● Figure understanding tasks
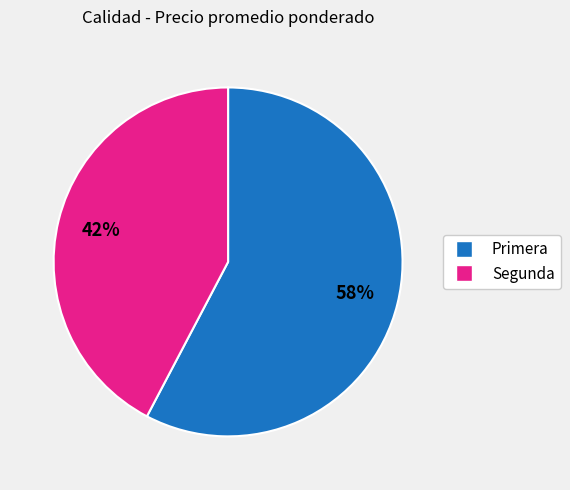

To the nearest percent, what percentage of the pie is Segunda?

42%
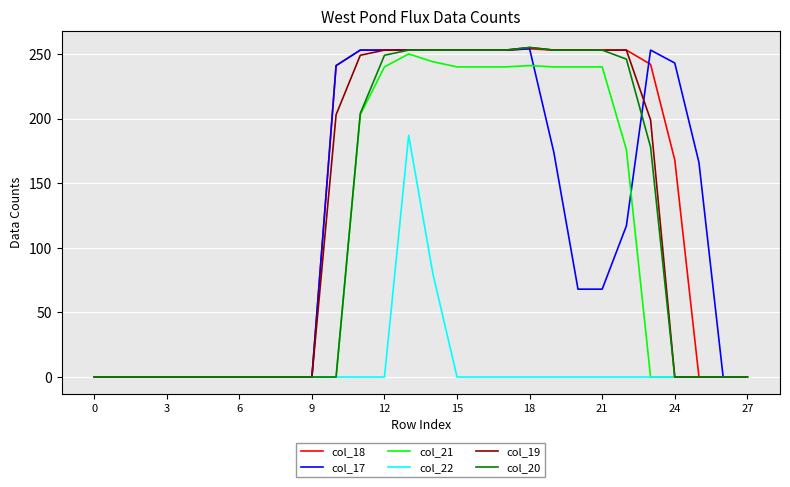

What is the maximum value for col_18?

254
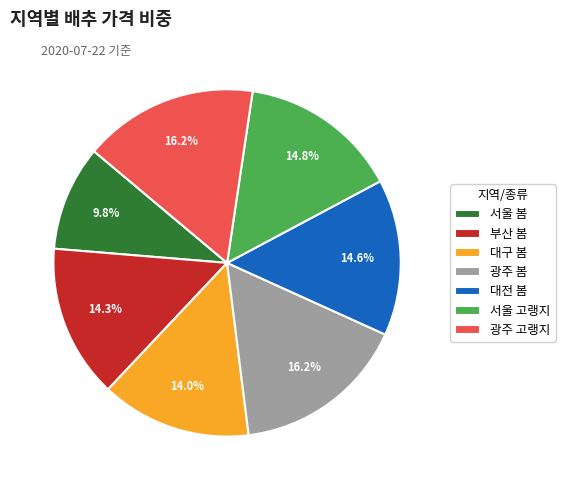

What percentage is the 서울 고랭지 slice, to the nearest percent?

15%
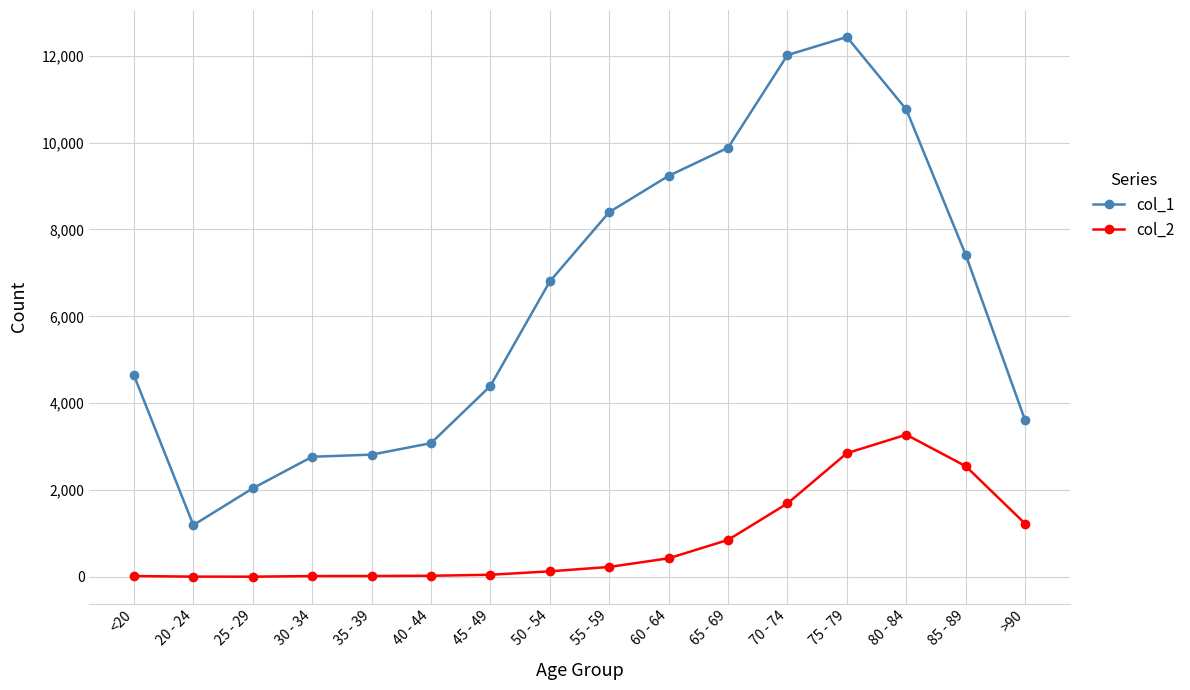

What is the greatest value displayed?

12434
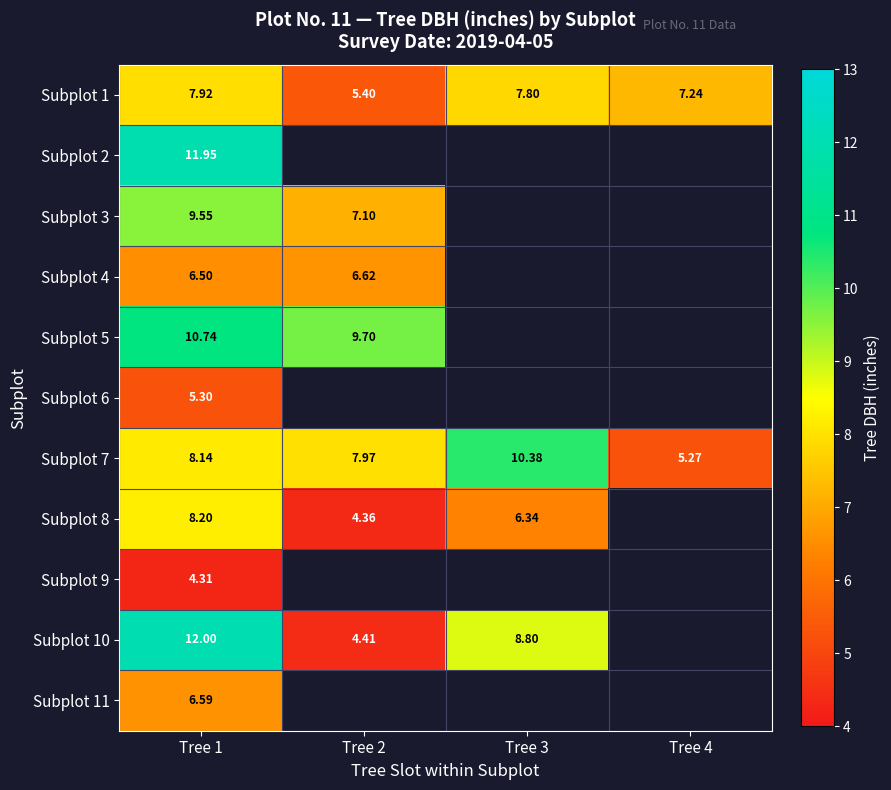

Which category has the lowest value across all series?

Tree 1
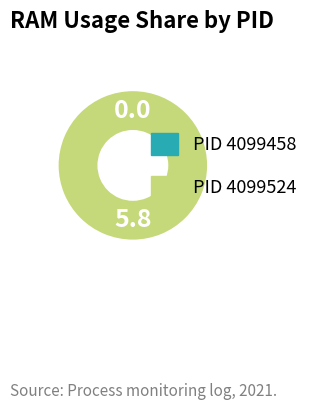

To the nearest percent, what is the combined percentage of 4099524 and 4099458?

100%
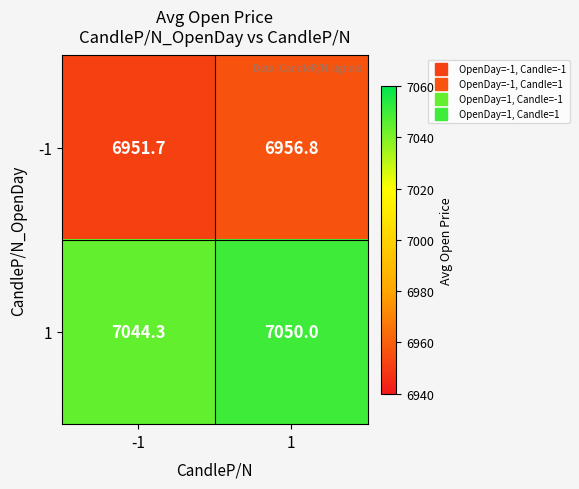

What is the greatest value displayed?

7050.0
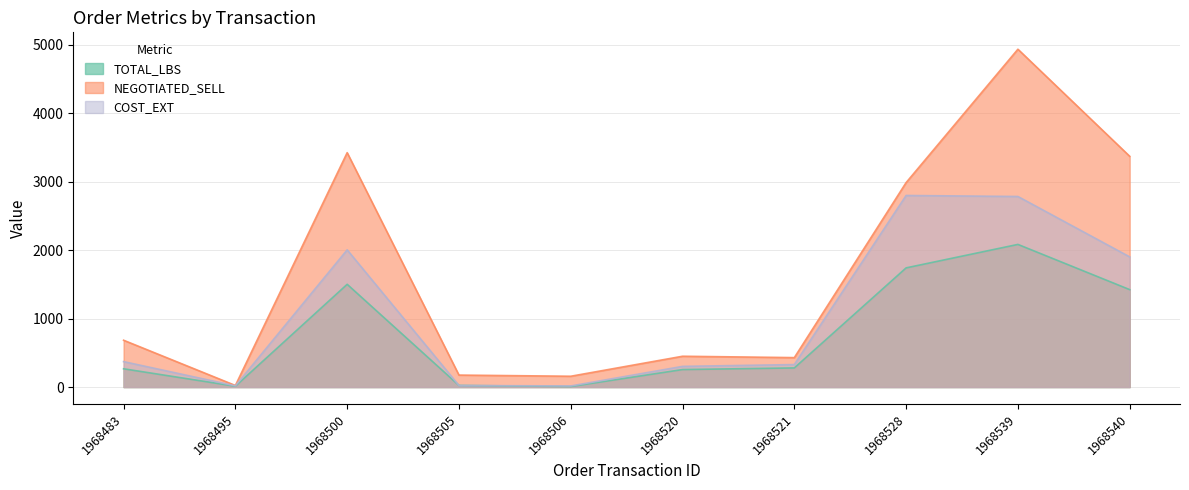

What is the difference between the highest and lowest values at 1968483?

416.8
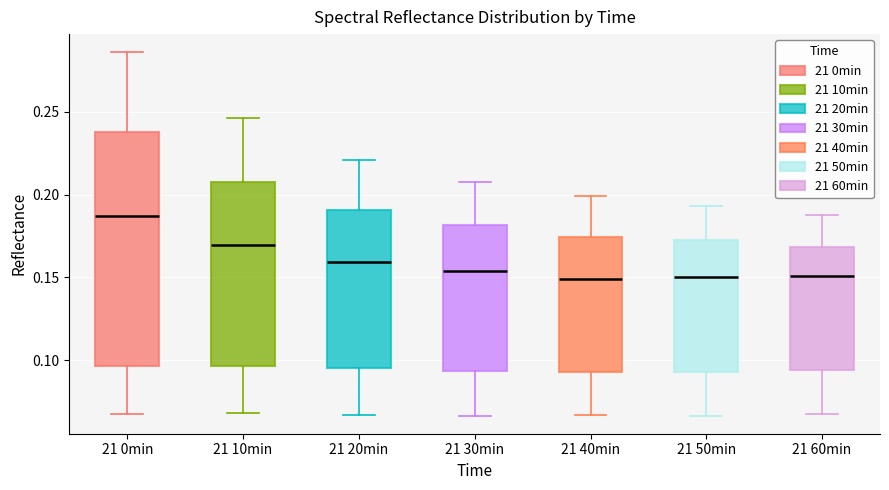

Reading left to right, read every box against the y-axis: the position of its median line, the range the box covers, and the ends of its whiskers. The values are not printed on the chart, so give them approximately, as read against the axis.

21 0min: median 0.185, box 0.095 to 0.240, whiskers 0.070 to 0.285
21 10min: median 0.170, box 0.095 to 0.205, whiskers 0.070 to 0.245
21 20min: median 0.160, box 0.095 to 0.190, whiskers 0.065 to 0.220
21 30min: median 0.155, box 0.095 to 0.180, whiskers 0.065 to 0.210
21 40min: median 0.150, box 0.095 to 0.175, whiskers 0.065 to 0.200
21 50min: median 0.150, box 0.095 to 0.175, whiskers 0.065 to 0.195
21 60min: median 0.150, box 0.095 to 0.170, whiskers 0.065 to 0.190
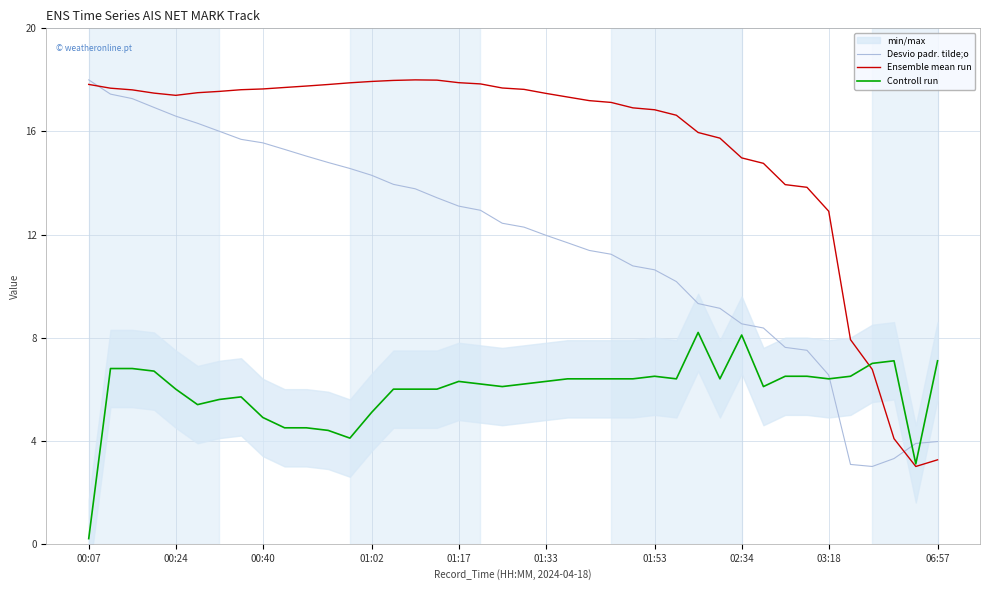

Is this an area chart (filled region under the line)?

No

● ABOUT THIS EXERCISE
Rewrite all the records, replacing "greatest" with "highest" and changing nothing else. Leave the pictures out of your answer.

● ANSWER FOR THIS EXERCISE
To the nearest percent, what percentage of the pie is Segunda?

42%

What is the maximum value for col_18?

254

What percentage is the 서울 고랭지 slice, to the nearest percent?

15%

What is the highest value displayed?

12434

Which category has the lowest value across all series?

Tree 1

To the nearest percent, what is the combined percentage of 4099524 and 4099458?

100%

What is the highest value displayed?

7050.0

What is the difference between the highest and lowest values at 1968483?

416.8

Reading left to right, read every box against the y-axis: the position of its median line, the range the box covers, and the ends of its whiskers. The values are not printed on the chart, so give them approximately, as read against the axis.

21 0min: median 0.185, box 0.095 to 0.240, whiskers 0.070 to 0.285
21 10min: median 0.170, box 0.095 to 0.205, whiskers 0.070 to 0.245
21 20min: median 0.160, box 0.095 to 0.190, whiskers 0.065 to 0.220
21 30min: median 0.155, box 0.095 to 0.180, whiskers 0.065 to 0.210
21 40min: median 0.150, box 0.095 to 0.175, whiskers 0.065 to 0.200
21 50min: median 0.150, box 0.095 to 0.175, whiskers 0.065 to 0.195
21 60min: median 0.150, box 0.095 to 0.170, whiskers 0.065 to 0.190

Is this an area chart (filled region under the line)?

No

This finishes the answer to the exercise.